What is the personality type of Nationalism? Which MBTI personality type best fits? Personality type for Nationalism from Schools Of Philosophy and what is the personality traits.
Nationalism personality type is ISTJ, as are 91 percent of the people in the world who live in these countries,” according to a 2009 study. “What makes this type of person so comfortable with their country? What draws them to the same nation in other countries?”
An ISTJ is most comfortable in a society that shares their values and holds the same principles, says Deborah Gordon, a professor of psychology and neuroscience at the University of California Davis.
“They have a strong sense of social order,” Gordon said. “In fact, they might feel that their own personal values are being violated by someone who doesn’t share those values.”

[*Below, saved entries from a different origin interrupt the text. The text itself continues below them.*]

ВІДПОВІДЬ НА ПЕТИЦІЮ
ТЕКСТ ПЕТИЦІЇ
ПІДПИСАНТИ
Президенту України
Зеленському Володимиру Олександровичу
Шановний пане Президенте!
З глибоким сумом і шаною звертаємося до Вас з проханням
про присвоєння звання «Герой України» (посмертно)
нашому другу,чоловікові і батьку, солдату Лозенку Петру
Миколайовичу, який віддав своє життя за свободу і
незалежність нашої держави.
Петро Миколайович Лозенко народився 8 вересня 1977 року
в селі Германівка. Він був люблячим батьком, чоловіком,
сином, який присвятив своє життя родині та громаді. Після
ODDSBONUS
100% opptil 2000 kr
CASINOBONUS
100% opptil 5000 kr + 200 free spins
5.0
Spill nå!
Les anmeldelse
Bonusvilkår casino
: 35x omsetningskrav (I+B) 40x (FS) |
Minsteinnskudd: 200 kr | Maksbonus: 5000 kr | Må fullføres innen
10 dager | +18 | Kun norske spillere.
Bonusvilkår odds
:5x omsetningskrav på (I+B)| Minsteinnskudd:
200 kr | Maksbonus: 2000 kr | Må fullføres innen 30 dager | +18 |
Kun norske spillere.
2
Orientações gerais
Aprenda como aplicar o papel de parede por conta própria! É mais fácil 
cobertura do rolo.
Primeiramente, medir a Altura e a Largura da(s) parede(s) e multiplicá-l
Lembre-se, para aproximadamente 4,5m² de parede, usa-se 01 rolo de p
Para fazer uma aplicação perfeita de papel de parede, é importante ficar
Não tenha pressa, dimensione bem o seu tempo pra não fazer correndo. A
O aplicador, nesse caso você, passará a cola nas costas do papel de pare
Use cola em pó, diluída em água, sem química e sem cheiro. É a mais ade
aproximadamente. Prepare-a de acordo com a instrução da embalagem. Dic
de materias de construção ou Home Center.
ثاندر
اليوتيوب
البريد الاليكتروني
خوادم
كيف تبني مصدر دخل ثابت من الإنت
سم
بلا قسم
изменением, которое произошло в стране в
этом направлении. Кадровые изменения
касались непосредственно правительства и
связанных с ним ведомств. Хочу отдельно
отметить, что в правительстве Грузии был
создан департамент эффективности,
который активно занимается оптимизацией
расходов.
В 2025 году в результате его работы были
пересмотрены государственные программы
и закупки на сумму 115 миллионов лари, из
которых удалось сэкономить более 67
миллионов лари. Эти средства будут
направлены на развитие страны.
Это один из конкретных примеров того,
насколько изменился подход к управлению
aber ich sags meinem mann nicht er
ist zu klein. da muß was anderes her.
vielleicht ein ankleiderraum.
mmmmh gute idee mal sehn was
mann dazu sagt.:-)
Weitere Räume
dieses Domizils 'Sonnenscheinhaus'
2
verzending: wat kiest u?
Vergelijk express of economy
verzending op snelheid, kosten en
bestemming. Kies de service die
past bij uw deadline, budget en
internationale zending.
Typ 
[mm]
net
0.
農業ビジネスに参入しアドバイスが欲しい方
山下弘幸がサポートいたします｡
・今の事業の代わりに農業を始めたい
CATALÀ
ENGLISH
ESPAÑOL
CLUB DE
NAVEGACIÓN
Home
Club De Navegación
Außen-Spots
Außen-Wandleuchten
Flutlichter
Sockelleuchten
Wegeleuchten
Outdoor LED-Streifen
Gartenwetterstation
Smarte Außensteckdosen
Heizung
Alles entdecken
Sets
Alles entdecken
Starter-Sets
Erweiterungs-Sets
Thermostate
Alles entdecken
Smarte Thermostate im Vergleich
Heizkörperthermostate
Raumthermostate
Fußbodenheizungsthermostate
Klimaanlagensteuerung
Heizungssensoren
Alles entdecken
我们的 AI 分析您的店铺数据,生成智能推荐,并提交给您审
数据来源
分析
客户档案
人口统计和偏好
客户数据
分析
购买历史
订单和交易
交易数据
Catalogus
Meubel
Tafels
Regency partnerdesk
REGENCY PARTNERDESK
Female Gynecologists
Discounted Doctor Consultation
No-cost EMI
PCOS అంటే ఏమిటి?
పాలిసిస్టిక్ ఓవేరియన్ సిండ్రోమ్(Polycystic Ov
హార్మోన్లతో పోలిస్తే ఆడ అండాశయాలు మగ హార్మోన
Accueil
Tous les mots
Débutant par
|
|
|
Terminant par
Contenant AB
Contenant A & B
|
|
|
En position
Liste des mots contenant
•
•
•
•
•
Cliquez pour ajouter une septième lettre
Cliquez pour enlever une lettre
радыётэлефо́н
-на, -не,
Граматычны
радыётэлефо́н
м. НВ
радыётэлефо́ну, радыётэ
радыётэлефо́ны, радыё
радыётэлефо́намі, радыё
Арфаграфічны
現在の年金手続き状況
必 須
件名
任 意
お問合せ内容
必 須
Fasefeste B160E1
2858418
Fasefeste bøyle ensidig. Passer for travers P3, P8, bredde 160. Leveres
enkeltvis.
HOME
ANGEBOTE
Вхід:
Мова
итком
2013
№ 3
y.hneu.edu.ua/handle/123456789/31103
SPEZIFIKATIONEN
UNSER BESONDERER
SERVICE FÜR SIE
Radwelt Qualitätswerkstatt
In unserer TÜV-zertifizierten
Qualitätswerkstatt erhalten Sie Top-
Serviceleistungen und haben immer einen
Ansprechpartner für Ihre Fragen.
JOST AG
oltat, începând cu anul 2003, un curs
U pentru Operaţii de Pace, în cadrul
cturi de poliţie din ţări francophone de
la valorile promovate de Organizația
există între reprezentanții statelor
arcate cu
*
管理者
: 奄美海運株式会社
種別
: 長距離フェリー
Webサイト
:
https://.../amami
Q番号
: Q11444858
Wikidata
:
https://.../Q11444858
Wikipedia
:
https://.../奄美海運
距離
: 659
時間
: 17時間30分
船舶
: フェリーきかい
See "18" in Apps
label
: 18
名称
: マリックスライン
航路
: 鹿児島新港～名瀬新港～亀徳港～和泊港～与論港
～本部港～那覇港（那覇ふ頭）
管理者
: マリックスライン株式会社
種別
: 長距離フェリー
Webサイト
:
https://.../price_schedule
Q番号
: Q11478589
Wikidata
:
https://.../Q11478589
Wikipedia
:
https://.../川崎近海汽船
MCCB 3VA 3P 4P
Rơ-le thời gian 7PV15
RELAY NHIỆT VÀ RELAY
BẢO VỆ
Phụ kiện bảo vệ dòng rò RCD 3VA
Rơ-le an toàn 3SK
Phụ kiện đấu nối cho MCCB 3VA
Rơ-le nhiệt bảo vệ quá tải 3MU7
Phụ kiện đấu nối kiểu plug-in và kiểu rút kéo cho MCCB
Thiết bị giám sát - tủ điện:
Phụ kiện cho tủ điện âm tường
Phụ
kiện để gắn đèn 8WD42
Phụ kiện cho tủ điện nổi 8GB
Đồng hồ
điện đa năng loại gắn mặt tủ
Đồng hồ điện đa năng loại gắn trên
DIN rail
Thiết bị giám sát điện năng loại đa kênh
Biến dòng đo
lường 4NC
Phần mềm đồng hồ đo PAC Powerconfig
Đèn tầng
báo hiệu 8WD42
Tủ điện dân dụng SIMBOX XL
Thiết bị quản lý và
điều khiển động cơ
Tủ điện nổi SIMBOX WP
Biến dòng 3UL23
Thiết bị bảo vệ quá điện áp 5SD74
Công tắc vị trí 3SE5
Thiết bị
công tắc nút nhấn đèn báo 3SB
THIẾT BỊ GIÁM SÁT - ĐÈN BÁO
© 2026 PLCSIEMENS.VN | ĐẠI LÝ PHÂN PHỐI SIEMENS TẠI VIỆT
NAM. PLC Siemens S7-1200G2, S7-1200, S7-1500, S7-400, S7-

When an ISTJ is confronted by such a situation, she said, “they will see it as a violation of their own personal values and principles and they will want to defend those principles.”
A special kind of challenge for an ISTJ is when the society he or she lives in has a system in place that is not fair, Gordon said.
“So we have a group of people living in the same area, and one group has a system that is not fair and fair,” she said.
Nationalism is an idea and movement that holds that the nation should be congruent with the state.[1][2] As a movement, nationalism tends to promote the interests of a particular nation (as in a group of people),[3] especially with the aim of gaining and maintaining the nation's sovereignty (self-governance) over its homeland. Nationalism holds that each nation should govern itself, free from outside interference (self-determination), that a nation is a natural and ideal basis for a polity[4] and that the nation is the only rightful source of political power (popular sovereignty).[3][5] It further aims to build and maintain a single national identity, based on shared social characteristics of culture, ethnicity, geographic location, language, politics (or the government), religion, traditions and belief in a shared singular history,[6][7] and to promote national unity or solidarity.[3]